_TEXTO FORNECIDO_
========

Revirando os rascunhos do blog achei um texto que escrevi e publiquei em um jornal em 2022! Tive essa coragem por conta de um amigo meu da faculdade, e vimos que seria muito bom para por no lattes. Eu sempre faço rascunho aqui no blog, sempre estou escrevendo, e esse é direto da capsula do tempo.
2022 foi meu segundo ano na faculdade, entre na USP no ano anterior, olhando para trás, acredito que a Jessy do passado parecia muito mais feliz e empolgada com a graduação do que atualmente. Cansaço e dúvidas é o que estão me definindo no momento presente, fora que esse ano foi bem caótico, retornar com os posts frequentes aqui no blog é o que tem me ajudado a manter a sanidade!
Enfim, o texto que apresento por aqui é uma crônica que escrevi para o jornal tribuna, mas por algum motivo não estou conseguindo mais acessar o link. Dito isso, achei que seria extremamente proveitoso compartilhar por aqui, afinal esse blog é extremamente precioso para mim!

========

Dados de texto extraídos das páginas

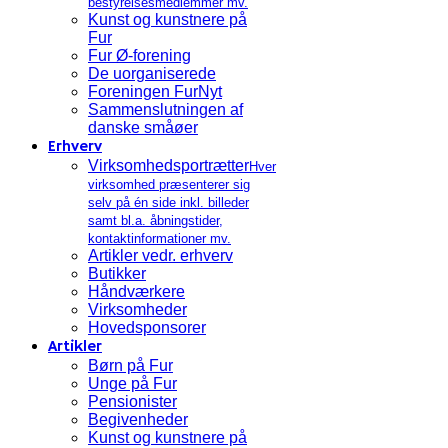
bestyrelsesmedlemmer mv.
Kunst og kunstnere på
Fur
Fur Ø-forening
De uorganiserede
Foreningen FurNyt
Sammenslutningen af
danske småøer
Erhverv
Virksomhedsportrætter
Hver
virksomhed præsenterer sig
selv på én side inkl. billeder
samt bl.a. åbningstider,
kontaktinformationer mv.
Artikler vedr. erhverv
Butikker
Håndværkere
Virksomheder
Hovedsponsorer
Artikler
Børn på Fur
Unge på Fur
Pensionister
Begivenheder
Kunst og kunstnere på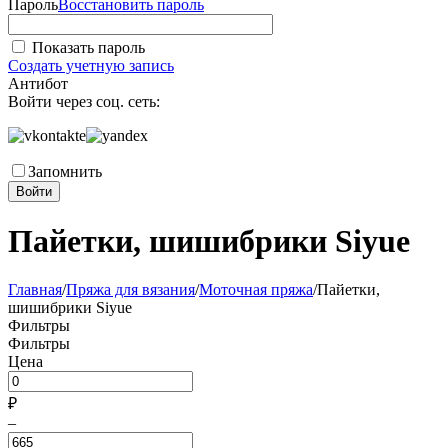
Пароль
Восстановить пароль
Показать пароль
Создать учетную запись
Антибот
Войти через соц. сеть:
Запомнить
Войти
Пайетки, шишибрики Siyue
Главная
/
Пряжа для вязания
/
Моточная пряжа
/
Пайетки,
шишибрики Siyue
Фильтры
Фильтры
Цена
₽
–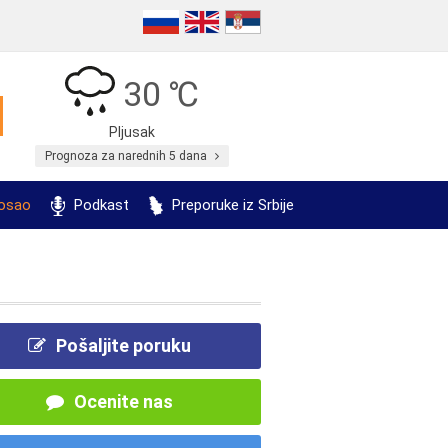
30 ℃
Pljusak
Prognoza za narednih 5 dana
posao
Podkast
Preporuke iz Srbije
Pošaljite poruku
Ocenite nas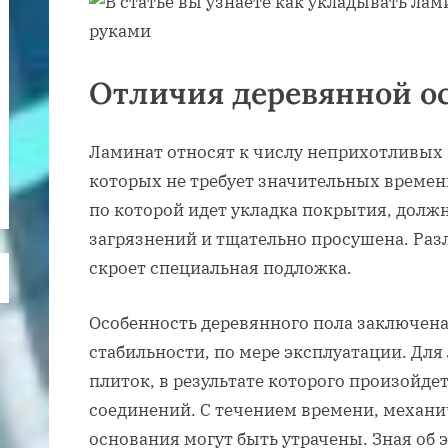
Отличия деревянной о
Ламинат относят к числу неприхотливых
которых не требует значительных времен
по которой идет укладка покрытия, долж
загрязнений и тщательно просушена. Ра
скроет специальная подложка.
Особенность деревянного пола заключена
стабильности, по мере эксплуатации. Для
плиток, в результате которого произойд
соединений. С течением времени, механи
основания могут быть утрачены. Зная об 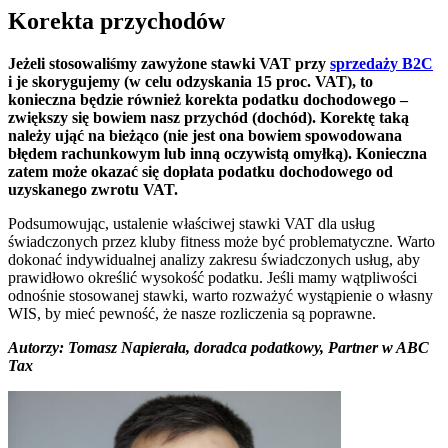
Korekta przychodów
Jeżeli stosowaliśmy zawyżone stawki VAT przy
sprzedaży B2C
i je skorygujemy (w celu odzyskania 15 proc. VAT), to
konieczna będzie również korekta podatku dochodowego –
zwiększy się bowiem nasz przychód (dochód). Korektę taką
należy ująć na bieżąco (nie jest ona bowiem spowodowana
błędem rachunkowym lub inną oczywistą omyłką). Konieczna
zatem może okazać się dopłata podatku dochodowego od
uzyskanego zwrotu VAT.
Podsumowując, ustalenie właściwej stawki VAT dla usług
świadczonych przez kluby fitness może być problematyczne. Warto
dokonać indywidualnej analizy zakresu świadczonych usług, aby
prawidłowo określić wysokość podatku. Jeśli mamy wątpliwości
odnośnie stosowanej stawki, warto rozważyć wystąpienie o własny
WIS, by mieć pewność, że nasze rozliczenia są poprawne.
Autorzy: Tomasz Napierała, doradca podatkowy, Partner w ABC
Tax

========

_TESTE SEU ENTENDIMENTO_
1 > De acordo com o post do blog, por que Jessy decidiu compartilhar a crônica ali? Responda em uma a três frases.
2 > Dê continuidade ao post do blog sobre a crônica de 2022 a partir da última frase.
Os registros não têm nenhuma relação com o post do blog.

_RESPOSTAS POR ITEM_
1 > Jessy não está conseguindo mais acessar o link da crônica que publicou no jornal. Por isso achou que seria proveitoso compartilhá-la no blog, que é muito precioso para ela.

2 >
Mancha de café no chão
É segunda-feira, seis e meia da manhã e o espírito que o paulistano acorda é a sensação de constante atraso. Abrir os olhos, esticar o corpo, coçar o nariz, então começa as decisões cruciais para o dia: Tomar ou não banho logo cedo, escovar os dentes enquanto passa o café? e colocar uma roupa de "bom tom" para o dia. Será que chove? Ah….é São Paulo, talvez chova ou talvez a seca do inverno perdure. O café termina de passar, os dentes já estão escovados, a roupa e o sapatos colocados, agora enquanto toma o café lê as mensagens, e-mails aleatórios, vê as notícias e últimas atualizações pelo smartphone. Quando se dá conta já está com um leve atraso. Na ânsia de pegar chaves e bolsa, derrama um restinho de café da caneca no chão. O que dá para fazer é olhar, praguejar e desviar do café. Nesse instante de olhada para a mancha no chão vem mil pensamentos tão velozes quanto podem. “Eu poderia ter levantado mais cedo”, “Se eu não tivesse demorado tanto para ler aquele e-mail…”, Eu tenho que ler no caminho…”, “Ninguém vai limpar isso ai, vai ficar até o anoitecer, já vai estar grudento e possivelmente com cheiro de café velho até a noite”.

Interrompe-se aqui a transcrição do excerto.